第百五十八話:沓中の黄昏、滅びの足音
第百五十八話:沓中の黄昏、滅びの足音
執筆:町田 由美
西暦263年、夏。
姜維は、沓中の荒野で自ら鍬を握っていた。成都では黄皓が「魏は攻めてこない」という神託を劉禅に信じ込ませ、防衛の訴えを全て握りつぶしていた。
「……先生、この国は、外からではなく内から崩れていくのですね」
姜維の傍らには、密偵の網を成都から沓中へと移した妻・諸葛氏、そして壮年となった「龍の孫」趙広がいた。

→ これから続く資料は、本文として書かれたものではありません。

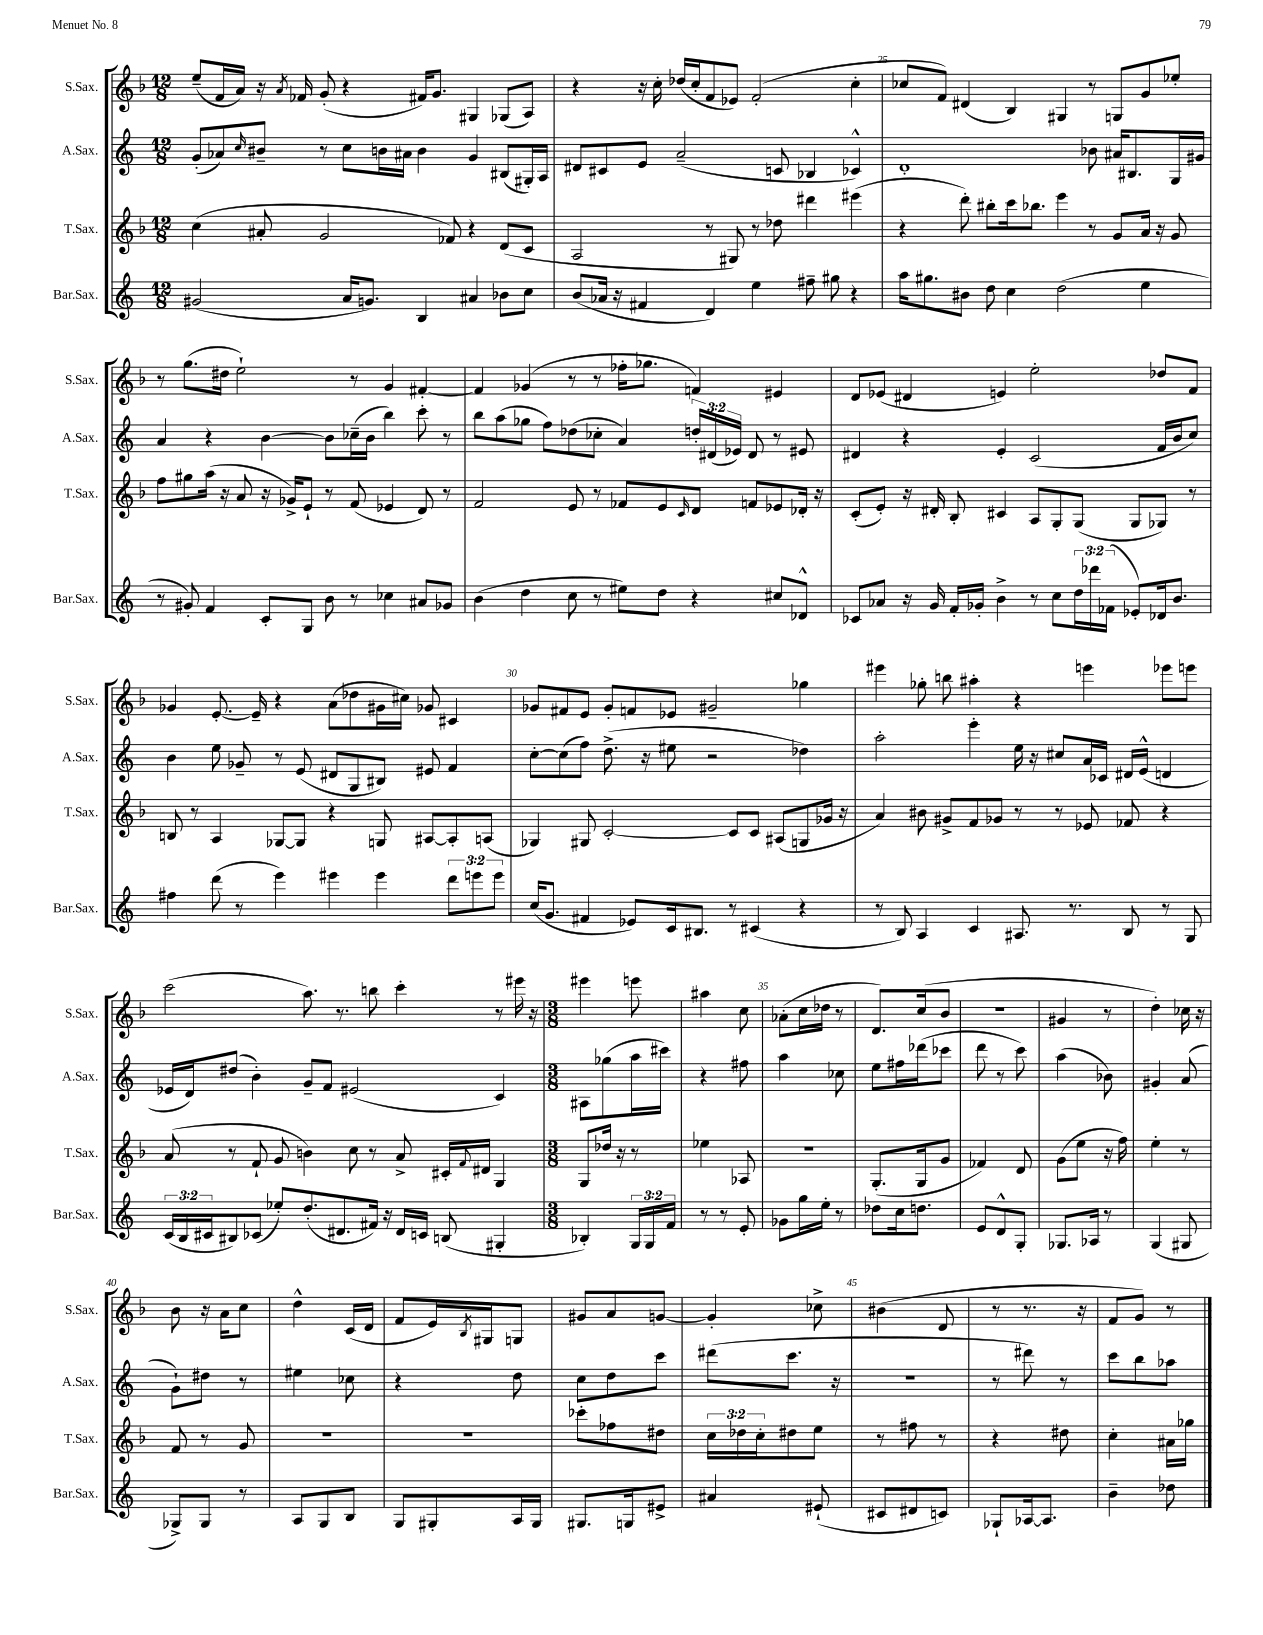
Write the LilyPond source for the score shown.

<<
\new StaffGroup <<
\new Staff = "s0" \with { instrumentName = "S.Sax." shortInstrumentName = "S.Sax." } {
    \clef treble \key f \major \numericTimeSignature \time 12/8
    e''8--( f'16 a'16) r16 \acciaccatura { a'8 } fes'16 g'8-.( r4 fis'16) g'8. gis4 ges8( a8) |
    r4 r16 c''16-. des''16( c''16-. f'8 ees'8) f'2-.( c''4-. |
    ces''8 f'8) dis'4( bes4) gis4 r8 g8 g'8 ees''8-. |
    r8 g''8.( dis''16 e''2-!) r8 g'4 fis'4~-. |
    fis'4 ges'4( r8 r8 fes''16-. ges''8. f'4) eis'4 |
    d'8 ees'8( dis'4 e'4) e''2-. des''8 f'8 |
    ges'4 e'8.~-. e'16-- r4 a'8( des''8 gis'16 cis''16) ges'8 cis'4 |
    ges'8 fis'8 e'8 ges'8-. f'8 ees'8 gis'2-- ges''4 |
    eis'''4 ges''8-. b''8 ais''4-. r4 e'''4 ees'''8 e'''8 |
    c'''2( a''8.) r8. b''8 c'''4-. r8 eis'''16 r16 |
    \numericTimeSignature \time 3/8 eis'''4 e'''8 |
    ais''4 c''8 |
    aes'8-.( c''16 des''16 r8 |
    d'8.) c''16( bes'8 |
    R4. |
    gis'4 r8 |
    d''4-.) ces''16 r16 |
    bes'8 r16 a'16 c''8 |
    d''4-^ c'16( d'16 |
    f'8 e'16) \acciaccatura { bes8 } gis16 g8 |
    gis'8 a'8 g'8~ |
    g'4-. ces''8-> |
    bis'4( d'8 |
    r8 r8. r16 |
    f'8 g'8) r8 \bar "|." |
}
\new Staff = "s1" \with { instrumentName = "A.Sax." shortInstrumentName = "A.Sax." } {
    \clef treble \key c \major \numericTimeSignature \time 12/8 \override Staff.TupletNumber.text = #tuplet-number::calc-fraction-text
    g'8-.( aes'8) \grace { c''16 } bis'8-- r8 c''8 b'16 ais'16 b'4 g'4 bis8( gis16-.) a16 |
    dis'8 cis'8 e'8 a'2--( c'8 bes4 ces'4-^) |
    d'1-. bes'8 ais'16 bis8. g16 gis'16 |
    a'4 r4 b'4~ b'8 ces''16--( b'16 b''4) c'''8-. r8 |
    b''8 a''8( ges''8 f''8) des''8( ces''8-. a'4) \tuplet 3/2 { d''16-. dis'16( ees'16) } dis'8 r8 eis'8 |
    dis'4 r4 e'4-. c'2( f'16 b'16 c''8) |
    b'4 e''8 ges'8-- r8 e'8( dis'8 g8 bis8) eis'8 f'4 |
    c''8~-. c''8( f''8) d''8.->( r16 eis''8 r2 des''4) |
    a''2-. e'''4-. e''16 r16 cis''8 a'16 ces'16 dis'16 e'16-^( d'4 |
    ees'16 d'16) dis''8( b'4-.) g'8-- f'8 eis'2( c'4) |
    \numericTimeSignature \time 3/8 ais8 ges''8( a''16 cis'''16) |
    r4 fis''8 |
    a''4 ces''8 |
    e''8 fis''16 des'''16( ces'''8 |
    d'''8 r8 c'''8) |
    a''4( bes'8) |
    gis'4-. a'8( |
    g'8-!) dis''8 r8 |
    eis''4 ces''8 |
    r4 d''8 |
    c''8 d''8 c'''8 |
    dis'''8( c'''8. r16 |
    r4. |
    r8 dis'''8) r8 |
    c'''8 b''8 aes''8 \bar "|." |
}
\new Staff = "s2" \with { instrumentName = "T.Sax." shortInstrumentName = "T.Sax." } {
    \clef treble \key f \major \numericTimeSignature \time 12/8 \override Staff.TupletNumber.text = #tuplet-number::calc-fraction-text
    c''4( ais'8-. g'2 fes'8) r4 d'8( c'8 |
    a2 r8 gis8) r8 des''8 dis'''4 eis'''4( |
    r4 d'''8-.) bis''8-. c'''16 bes''8. e'''4 r8 g'8 a'16 r16 g'8 |
    f''8 gis''8 a''16( r16 a'8 r16 ges'16->) e'8-! r8 f'8( ees'4 d'8) r8 |
    f'2 e'8 r8 fes'8 e'8 \grace { c'16 } d'8 f'8 ees'8 des'16-. r16 |
    c'8-.( e'8-.) r16 dis'16-. bes8-. cis'4 a8 g8-. g8( g8 ges8) r8 |
    b8 r8 a4 ges8~ ges8 r4 g8 ais8~ ais8-. a8( |
    ges4) gis8 c'2~-. c'8 c'8 ais8( g8 ges'16 r16 |
    a'4) bis'8 gis'8-> f'8 ges'8 r8 r8 ees'8 fes'8 r4 |
    a'8( r8 f'8-! g'8 b'4) c''8 r8 a'8-> cis'16-. \appoggiatura { f'8 } dis'16 g4 |
    \numericTimeSignature \time 3/8 g8 des''16 r16 r8 |
    ees''4 aes8 |
    R4. |
    g8.-.( g16 g'8 |
    fes'4) d'8 |
    g'8( e''8 r16 f''16) |
    e''4-. r8 |
    f'8 r8 g'8 |
    R4. |
    R4. |
    ces'''8-. fes''8 dis''8 |
    \tuplet 3/2 { c''16 des''16 c''16-. } dis''8 e''8 |
    r8 fis''8 r8 |
    r4 dis''8 |
    c''4-. ais'16 ges''16 \bar "|." |
}
\new Staff = "s3" \with { instrumentName = "Bar.Sax." shortInstrumentName = "Bar.Sax." } {
    \clef treble \key c \major \numericTimeSignature \time 12/8 \override Staff.TupletNumber.text = #tuplet-number::calc-fraction-text
    gis'2( a'16 g'8.) b4 ais'4 bes'8 c''8 |
    b'8( aes'16 r16 fis'4 d'4) e''4 fis''8-- gis''8 r4 |
    a''16 gis''8. bis'8 d''8 c''4 d''2( e''4 |
    r8 gis'8-.) f'4 c'8-. g8 b'8 r8 ces''4 ais'8 ges'8 |
    b'4( d''4 c''8 r8 eis''8) d''8 r4 cis''8 des'8-^ |
    ces'8 aes'8 r16 g'16 f'16-. ges'16-. b'4-> r8 c''8 \tuplet 3/2 { d''16 des'''16 fes'16( } ees'8-.) des'16 b'8. |
    fis''4 d'''8( r8 e'''4) eis'''4 eis'''4 \tuplet 3/2 { d'''8 e'''8 e'''8 } |
    c''16( g'8. fis'4 ees'8) c'16 bis8. r8 cis'4( r4 |
    r8 b8) a4 c'4 ais8. r8. b8 r8 g8 |
    \tuplet 3/2 { c'16( b16 cis'16 } bis8) ces'8( ees''8-.) d''8.-.( dis'8. fis'16) r16 dis'16 c'16 b8( gis4-. |
    \numericTimeSignature \time 3/8 bes4-.) \tuplet 3/2 { g16 g16 f'16 } |
    r8 r8 e'8-. |
    ges'8 g''16 e''16-. r8 |
    des''8 c''16 d''8. |
    e'8 d'8-^ g8-. |
    ges8. aes16 r8 |
    g4( gis8 |
    ges8->) ges8 r8 |
    a8 g8 b8 |
    g8 gis8-. a16 gis16 |
    gis8. g16 eis'8-> |
    ais'4 eis'8-!( |
    cis'8 dis'8 c'8) |
    ges8-! aes16~ aes8. |
    b'4-- des''8 \bar "|." |
}
>>
>>
\layout { \context { \Score currentBarNumber = #23 \override BarNumber.break-visibility = ##(#f #t #t) barNumberVisibility = #(every-nth-bar-number-visible 5) } }
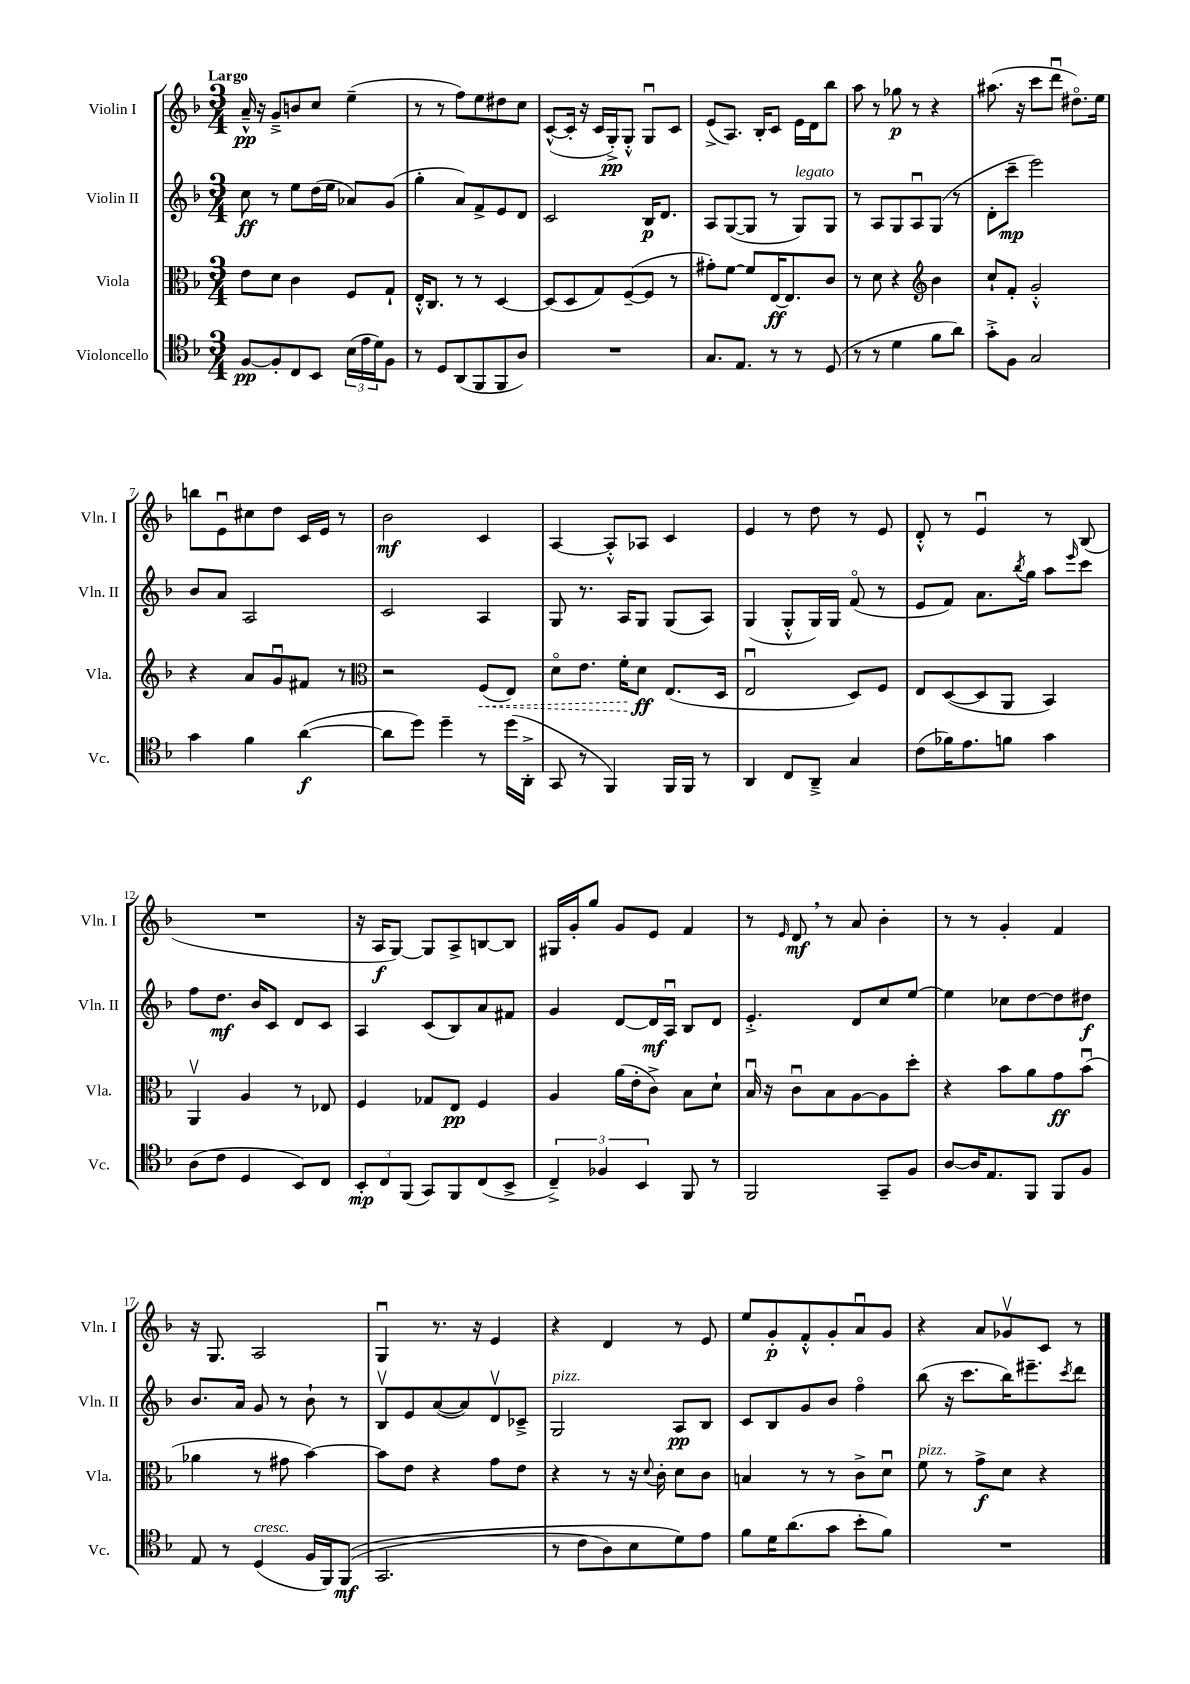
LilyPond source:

<<
\new StaffGroup <<
\new Staff = "s0" \with { instrumentName = "Violin I" shortInstrumentName = "Vln. I" } {
    \clef treble \key f \major \numericTimeSignature \time 3/4 \tempo "Largo"
    a'16---^\pp r16 g'8---> b'8 c''8 e''4--( |
    r8 r8 f''8) e''8 dis''8 c''8 |
    c'8~-^( c'16-. r16 c'16 g16-.->\pp) g8-.-^ g8\downbow c'8 |
    e'8->( a8.) bes16-. c'8 e'16 d'16 bes''8 |
    a''8 r8 ges''8\p r8 r4 |
    ais''8.( r16 c'''8 d'''8\downbow dis''8.\flageolet) e''16 |
    b''8 e'8\downbow cis''8 d''8 c'16 e'16 r8 |
    bes'2\mf c'4 |
    a4~ a8-.-^ aes8 c'4 |
    e'4 r8 d''8 r8 e'8 |
    d'8-.-^ r8 e'4\downbow r8 bes8( |
    R2. |
    r16 a16\f g8~) g8 a8-> b8~ b8 |
    gis16 g'16-. g''8 g'8 e'8 f'4 |
    r8 \grace { e'16 } d'8\mf \breathe r8 a'8 bes'4-. |
    r8 r8 g'4-. f'4 |
    r16 g8. a2 |
    g4\downbow r8. r16 e'4 |
    r4 d'4 r8 e'8 |
    e''8 g'8-.\p f'8-.-^ g'8-. a'8\downbow g'8 |
    r4 a'8 ges'8\upbow c'8 r8 \bar "|." |
}
\new Staff = "s1" \with { instrumentName = "Violin II" shortInstrumentName = "Vln. II" } {
    \clef treble \key f \major \numericTimeSignature \time 3/4
    c''8\ff r8 e''8 d''16( e''16 aes'8) g'8( |
    g''4-. a'8) f'8-> e'8 d'8 |
    c'2 bes16\p d'8. |
    a8 g8~( g8 r8 g8^\markup { \italic "legato" }) g8 |
    r8 a8 g8 a8\downbow g8( r8 |
    d'8-. c'''8--\mp e'''2) |
    bes'8 a'8 a2 |
    c'2 a4 |
    g8 r8. a16 g8 g8( a8) |
    g4( g8-.-^ g16) g16 f'8\flageolet( r8 |
    e'8 f'8) a'8. \acciaccatura { bes''8 } g''16 a''8 \grace { e'''16 } c'''8 |
    f''8 d''8.\mf bes'16 c'8 d'8 c'8 |
    a4 c'8( bes8) a'8 fis'8 |
    g'4 d'8~ d'16\mf a16\downbow bes8 d'8 |
    e'4.-.-> d'8 c''8 e''8~ |
    e''4 ces''8 d''8~ d''8 dis''8\f |
    bes'8. a'16 g'8 r8 bes'8-! r8 |
    bes8\upbow e'8 a'8~( a'8) d'8\upbow ces'8---> |
    g2^\markup { \italic "pizz." } a8\pp bes8 |
    c'8 bes8 g'8 bes'8 f''4\flageolet |
    bes''8( r16 c'''8. bes''16) eis'''8.-- \acciaccatura { c'''8 } d'''8 \bar "|." |
}
\new Staff = "s2" \with { instrumentName = "Viola" shortInstrumentName = "Vla." } {
    \clef alto \key f \major \numericTimeSignature \time 3/4
    e'8 d'8 c'4 f8 g8-! |
    e16-.-^ c8. r8 r8 d4~ |
    d8( d8 g8) f8~--( f8 r8 |
    gis'8-.) f'8~ f'8 e16~\ff e8. c'8 |
    r8 d'8 r4 \clef treble bes'4 |
    c''8-! f'8-. g'2-.-^ |
    r4 a'8 g'8\downbow fis'8 r8 |
    \clef alto r2 \once \override Hairpin.style = #'dashed-line f8\<( e8) |
    d'8\flageolet e'8. f'16-. d'8\ff\! e8.( d16 |
    e2\downbow d8) f8 |
    e8 d8~( d8 a,8 bes,4) |
    a,4\upbow a4 r8 ees8 |
    f4 ges8 e8\pp f4 |
    a4 a'16( e'16-. c'8->) bes8 d'8-! |
    bes16\downbow r16 c'8\downbow bes8 a8~ a8 d''8-. |
    r4 bes'8 a'8 g'8\ff bes'8\downbow( |
    aes'4 r8 gis'8 bes'4~) |
    bes'8 e'8 r4 g'8 e'8 |
    r4 r8 r16 \appoggiatura { d'8 } c'16-. d'8 c'8 |
    b4 r8 r8 c'8-> d'8\downbow |
    f'8^\markup { \italic "pizz." } r8 g'8->\f d'8 r4 \bar "|." |
}
\new Staff = "s3" \with { instrumentName = "Violoncello" shortInstrumentName = "Vc." } {
    \clef tenor \key f \major \numericTimeSignature \time 3/4
    f8~\pp f8-. c8 bes,8 \tuplet 3/2 { bes16( e'16 d'16) } f8 |
    r8 d8 a,8( f,8 f,8 a8) |
    R2. |
    g8. e8. r8 r8 d8( |
    r8 r8 d'4 f'8 a'8) |
    g'8-.-> f8 g2 |
    g'4 f'4 a'4~\f( |
    a'8 d''8) d''4-- r8 d''16( a,16-.-> |
    g,8 r8 f,4) f,16 f,16 r8 |
    a,4 c8 a,8---> g4 |
    c'8( fes'16) e'8. f'8 g'4 |
    a8( c'8 d4 bes,8) c8 |
    \tuplet 3/2 { bes,8-.\mp c8 f,8( } g,8) f,8 c8( bes,8-> |
    \tuplet 3/2 { c4--->) fes4 bes,4 } f,8 r8 |
    f,2 g,8-- f8 |
    a8~ a16 e8. f,8 f,8 f8 |
    e8 r8 d4^\markup { \italic "cresc." }( f16 f,16) f,8\mf(\( |
    g,2. |
    r8 c'8 a8) bes8 d'8\) e'8 |
    f'8 d'16 a'8.( g'8 bes'8-. f'8) |
    R2. \bar "|." |
}
>>
>>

その時、地平線の彼方から、大地を揺るがす軍靴の音が響いた。
魏の司馬昭が放った、十八万の大軍。鍾会が主力として剣閣を指し、鄧艾が「道なき道」を行く。
(天の声:諸葛孔明)
「……来たか。仲達、お前の息子は、かつてお前が恐れて踏み出せなかった『蜀の深淵』へ、ついに土足で踏み込んできたぞ」
(チャチャ入れ:司馬懿)
「……当然だ。昭はわしよりも果断よ。孔明、お前が愛したこの山河も、今日で終わりだ。姜維一人がどれだけ足掻こうと、十八万の津波を止める術などありはせん。……見ておれ、鄧艾が今、お前の姪が守る『影の防衛線』さえも踏みにじって進むぞ!」
姜維は即座に立ち上がった。
「趙広、夏侯覇殿の遺児たちを連れ、剣閣へ急げ! 私はここで鄧艾を食い止める。妻よ、お前は……」
「伯約様、私はどこへも行きません」
諸葛氏は、かつて夏侯の妹から贈られた白錦を、今は防具の上に固く結びつけた。
「成都が我らを見捨てても、私たちがこの国を見捨てることはありません。大叔父様の志は、この沓中の土一粒一粒に宿っているのですから」
(チャチャ入れ:司馬懿)
「……ふん、愚かな。滅びの美学など、わしは一番嫌いなのだ。……おい、鄧艾! 相手はたった数千だ。一気に踏み潰せ! 迷うな!」
(天の声:諸葛孔明)
「……仲達よ。お前は最後まで『魂の重さ』を計算に入れぬな。……伯約、そして我が姪よ。お前たちの命の灯火が、この闇夜を照らす最後の星となるだろう。……行け、我が子らよ!」
彼は迫り来る十八万の軍勢を前に、ただ一振りの剣を抜き放ち、静かに咆哮した。